Dazu kommt, dass die Gelegenheit für eine Expansion der GT4-Plattform aktuell sehr günstig ist – die Einführung der Kundensport-Projekte von Audi, BMW und Mercedes dürfte zu einer deutlichen Zunahme an Aufmerksamkeit und Startern in der Szene führen, so dass die Einrichtung eines zentral-europäischen, auf Deutschland konzentrierten, Cups durchaus erfolgversprechend erscheint. Damit die Einführung dieses Cups nicht zu Lasten des zukünftigen „Oberhauses“ - also der GT4-European Series – geht, deren Teams aktuell zu gut 50% aus dem deutschsprachigen Raum stammen, haben Ratel und GT4-Serienorganisator Max Braams mit zweierlei Maßnahmen vorgebaut: Zum einen durch die Beschränkung von reinen Silber-Fahrerpaarungen auf die Europa-Serie und zum anderen durch den – nicht zuletzt durch die gesicherten Live-Übertragungen – attraktiven Kalender. Das größere Risiko dürfte damit eher sein, dass die Mitteleuropa-Serie nicht so Recht in Gang kommt. Hier setzen die Serienorganisatoren wohl auf die Tatsache, dass weitere Teams aus Deutschland und den umliegenden Ländern durch die Ankunft der Kundensportprogramme der deutschen Premiumhersteller in die Serie gelockt werden. Eventuell pokert man auch darauf, dass eine Reihe von Teams aus der gerade in Deutschland bereits überhitzten TCR-Szene in die GT4 wechselt.
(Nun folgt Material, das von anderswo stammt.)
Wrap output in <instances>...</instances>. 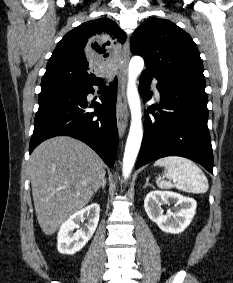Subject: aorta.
<instances>
[{"label":"aorta","mask_w":233,"mask_h":283,"mask_svg":"<svg viewBox=\"0 0 233 283\" xmlns=\"http://www.w3.org/2000/svg\"><path fill=\"white\" fill-rule=\"evenodd\" d=\"M144 67V60L134 56L128 67L127 99L131 111V124L123 157L122 174L126 179L130 176L137 155L140 150L143 128L140 97L136 87V80Z\"/></svg>","instance_id":"obj_1"}]
</instances>
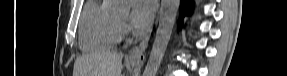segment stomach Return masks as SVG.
Masks as SVG:
<instances>
[{"label": "stomach", "instance_id": "1", "mask_svg": "<svg viewBox=\"0 0 287 76\" xmlns=\"http://www.w3.org/2000/svg\"><path fill=\"white\" fill-rule=\"evenodd\" d=\"M130 64H131L132 66H136V65L139 64V62H138V61H130Z\"/></svg>", "mask_w": 287, "mask_h": 76}]
</instances>
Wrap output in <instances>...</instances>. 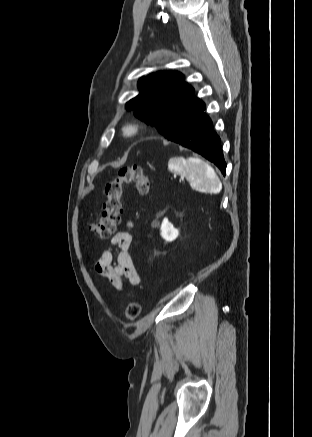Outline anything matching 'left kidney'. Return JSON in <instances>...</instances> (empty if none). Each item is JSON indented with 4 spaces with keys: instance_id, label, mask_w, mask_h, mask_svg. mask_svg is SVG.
Wrapping results in <instances>:
<instances>
[{
    "instance_id": "5707ae66",
    "label": "left kidney",
    "mask_w": 312,
    "mask_h": 437,
    "mask_svg": "<svg viewBox=\"0 0 312 437\" xmlns=\"http://www.w3.org/2000/svg\"><path fill=\"white\" fill-rule=\"evenodd\" d=\"M160 230L162 238L167 242L175 240L179 235V231L167 218H164Z\"/></svg>"
}]
</instances>
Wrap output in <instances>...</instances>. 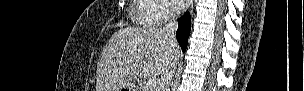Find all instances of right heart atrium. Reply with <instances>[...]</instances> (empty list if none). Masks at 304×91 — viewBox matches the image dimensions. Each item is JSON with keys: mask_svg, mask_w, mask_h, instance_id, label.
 I'll list each match as a JSON object with an SVG mask.
<instances>
[{"mask_svg": "<svg viewBox=\"0 0 304 91\" xmlns=\"http://www.w3.org/2000/svg\"><path fill=\"white\" fill-rule=\"evenodd\" d=\"M150 7L146 20L152 23H164L174 17L175 12L167 0H144Z\"/></svg>", "mask_w": 304, "mask_h": 91, "instance_id": "right-heart-atrium-1", "label": "right heart atrium"}]
</instances>
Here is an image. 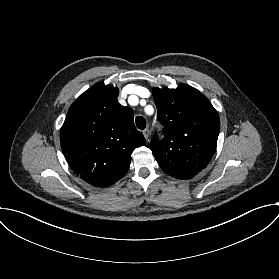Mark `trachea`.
Listing matches in <instances>:
<instances>
[{
  "instance_id": "obj_1",
  "label": "trachea",
  "mask_w": 279,
  "mask_h": 279,
  "mask_svg": "<svg viewBox=\"0 0 279 279\" xmlns=\"http://www.w3.org/2000/svg\"><path fill=\"white\" fill-rule=\"evenodd\" d=\"M135 122H136V125H137V127L139 129H141V130L145 129V127H146V120H145L144 117H142V116L136 117Z\"/></svg>"
}]
</instances>
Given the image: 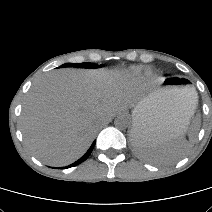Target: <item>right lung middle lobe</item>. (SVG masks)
<instances>
[{"instance_id":"1","label":"right lung middle lobe","mask_w":212,"mask_h":212,"mask_svg":"<svg viewBox=\"0 0 212 212\" xmlns=\"http://www.w3.org/2000/svg\"><path fill=\"white\" fill-rule=\"evenodd\" d=\"M62 67L98 68L99 66L97 64L86 62V63H80V64L66 63L60 66V68Z\"/></svg>"}]
</instances>
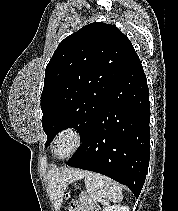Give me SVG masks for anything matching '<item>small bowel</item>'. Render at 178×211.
<instances>
[{
	"label": "small bowel",
	"mask_w": 178,
	"mask_h": 211,
	"mask_svg": "<svg viewBox=\"0 0 178 211\" xmlns=\"http://www.w3.org/2000/svg\"><path fill=\"white\" fill-rule=\"evenodd\" d=\"M79 211H97V210L90 200H83L80 202Z\"/></svg>",
	"instance_id": "c3829d8e"
}]
</instances>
Am Unklarsten sind Ratels Pläne aktuell noch für Großbritannien, wo man einen „British GT4 Cup“ größtenteils aus der Britischen GT-Meisterschaft ausgliedern will. Offen sind hier vor allem noch die Fragen nach der Zusammensetzung des zukünftigen Feldes in der offiziellen Meisterschaft, welches aktuell aus knapp einem Dutzend GT3-Autos und etwa 20 GT4-Fahrzeugen besteht. Sollte es zu einem kompletten Abzug der GT4 aus der Meisterschaft kommen, hätten die GT3-Fahrzeuge alleine also mithin ein sehr übersichtliches Starterfeld. Daneben stellt sich auch die Frage nach der Zukunft der in Großbritannien schon bewährten reinen Silber-Paarungen in der GT4-Klasse, welche nach Ratels Plänen von den regionalen Cups ja eigentlich ausgeschlossen sein sollten. Eine mögliche Lösung beider Probleme könnte sich eventuell ergeben, indem man die Silber-Fahrer aus der GT4 in der offiziellen Meisterschaft belässt und nur die Pro/Am-Teams in den neuen Cup ausgliedert. Mit etwas Optimismus könnten in diesem Szenario durchaus je ca.20 Autos für beide Serien vorstellbar sein.